Brimming with youthful enthusiasm, Sylvia sets about recruiting more readers and replenishing the somewhat outdated stock. She forges alliances with the primary school teachers, befriends the gifted son of her next-but-one neighbours and his endearingly cheeky twin younger sisters and, with his help, coaches her landlady’s neglected granddaughter through her 11 plus exam.
 
While Sylvia is a hit with a part-time volunteer colleague, her boss seems determined to clip her wings. Similarly, while the wider community is generally charmed by the new arrival, her immediate neighbour has nothing but complaints. About the children playing in her garden and the foxes burrowing beneath the brambles. Unfortunately, this neighbour not only chairs the Library Committee but he’s also a friend of her boss.
 
Life gets more complicated when Sylvia falls for the town’s new doctor, who happens to be a married man. Then there’s his precocious pre-teen daughter leading the neighbours’ son astray. When trouble brews amongst the children, Sylvia blames herself for having introduced them. But she’s appalled at the level of threat to their futures, the library and her own career.
 
Salley Vickers is responsible for
one of my earliest fictional therapists, but The Librarian is a much lighter read. Indeed, despite the sex, it reminded me of one of those classic children’s stories Sylvia so adored. It also verged on the “worthy” at times with the critique of an education system that divides children into successes and failures at eleven and, through a tagged-on contemporary strand in which one of the children returns as a successful author, an underlining of the impact of libraries on children’s lives.
 
Nevertheless, The Librarian would make a satisfying
holiday read, especially for those old enough to appreciate the lovely period detail.
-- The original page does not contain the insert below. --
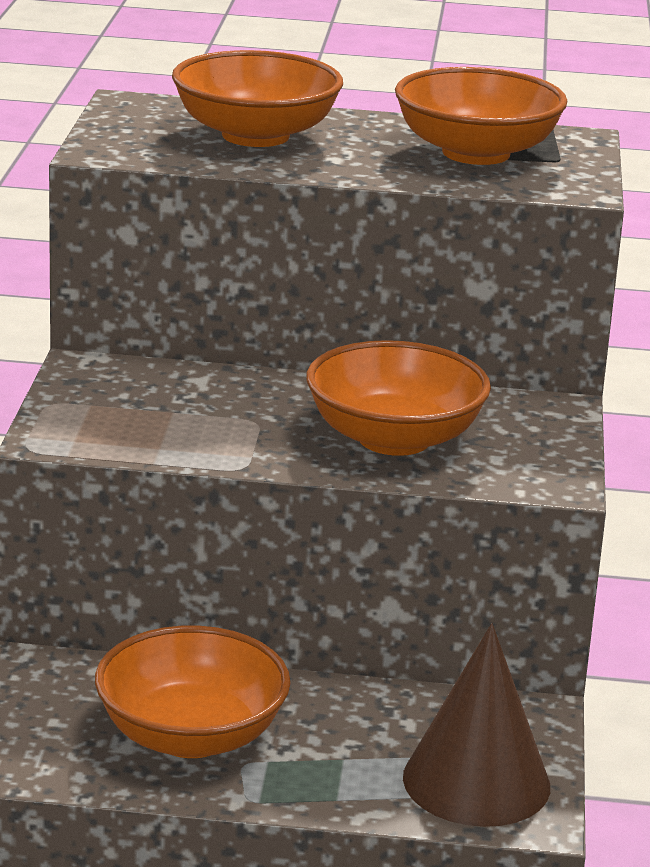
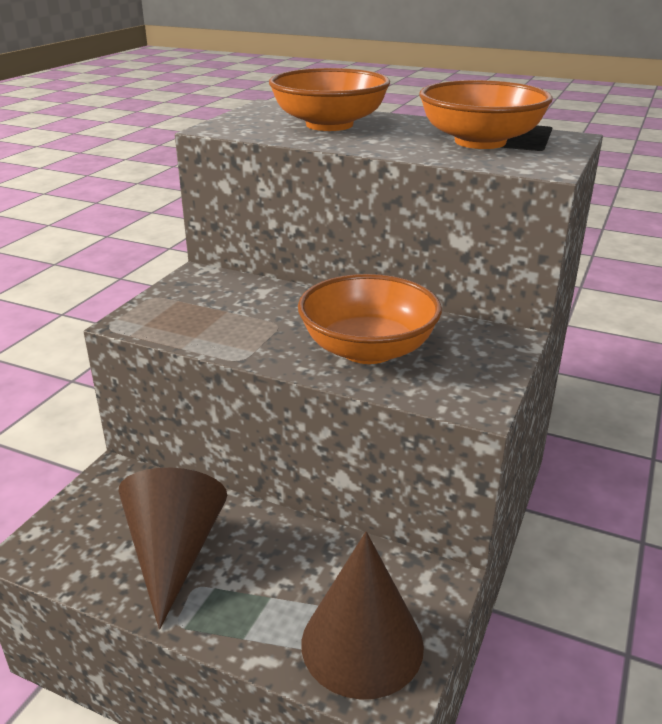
camera: 20 degrees right, 5 degrees up
orange bowl [95,626,291,758] -> brown cone [119,468,227,629]

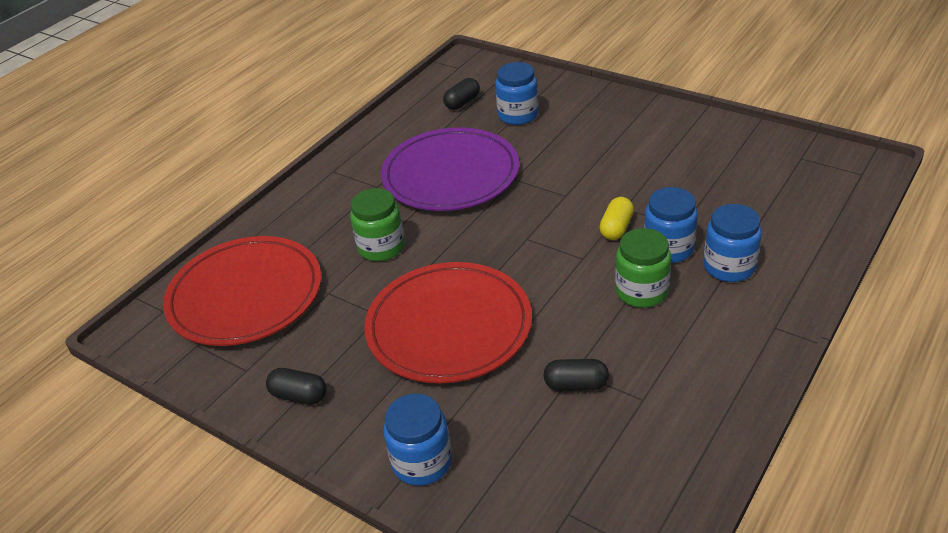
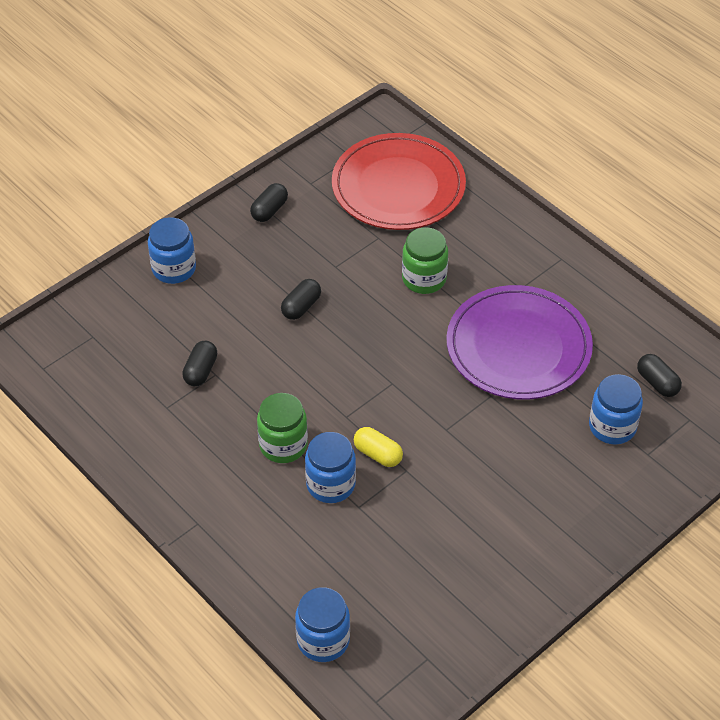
camera: 100 degrees right, 10 degrees up
red plate [364,262,532,383] -> black capsule [281,279,321,320]
blue jar [703,204,762,282] -> blue jar moved to [295,587,350,662]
Thanks to Viking Penguin for my review copy. If you think you’d enjoy it, and your finances can take it, I’d recommend the hardback with its gorgeous retro-style cloth cover, and endpapers credited to the Victoria and Albert Museum. Finally, a quick shout for my short story about a librarian, “A Place of Safety”, which will appear in my forthcoming anthology, Becoming Someone.

Thanks for reading. I'd love to know what you think. If you've enjoyed this post, you might like to sign up via the sidebar for regular email updates and/or my quarterly Newsletter.
4 Comments
Charli Mills link
26/8/2018 08:13:57 pm

That's an interesting idea about who would appreciate the conforms of serving the retail sector. You compare the retail industry in Japan to Britain's coffee shops, and that brings to mind the customer service training at Starbucks which encourages barista's to get to know the individuals who are regulars. And yet, it's all about selling what people want (not what they need) and making corporate profit off the work of their employees who don't earn enough to make a living. But I digress. I think, even across cultures, it's interesting to observe the roles of women and work. The Librarian comes across as a light and enjoyable read, yet it seems to hint at similar themes.

Reply
Annecdotist
28/8/2018 09:32:41 am

Isn’t it about selling people what they DON’T want by persuading them to think they DO. I can always tell when I’m in a chain coffee shop because I’m invited to buy a sugary pastry to go along with my drink. But I hadn’t thought until now that the librarian is also selling in a way – but this doesn’t jar when I so approve of reading!

Reply
Norah Colvin link
9/9/2018 08:50:28 am

Interesting reviews and comments, Anne, particularly about the reach of feminism. I wish I could remember the situation that was referred to on television the other night, but unfortunately am unable to. A youngish woman (I'd say in her thirties, early forties at the most) said that, whatever it is, was because men were the bread winners going out and doing the real work. I couldn't believe it. I don't know what bush she has been hiding under. Perhaps it's that privileged bush that grows bunches of gold. I think the librarian sounds interesting, but maybe just because I love libraries and books too!

Reply
Annecdotist
11/9/2018 01:14:32 pm

Oh, that poor woman! What century is she living in? It makes me think of a conversation with my husband recently where someone and had protested at being “accused” of being a feminist whereas to him, and me, it’s part and parcel of being a human being.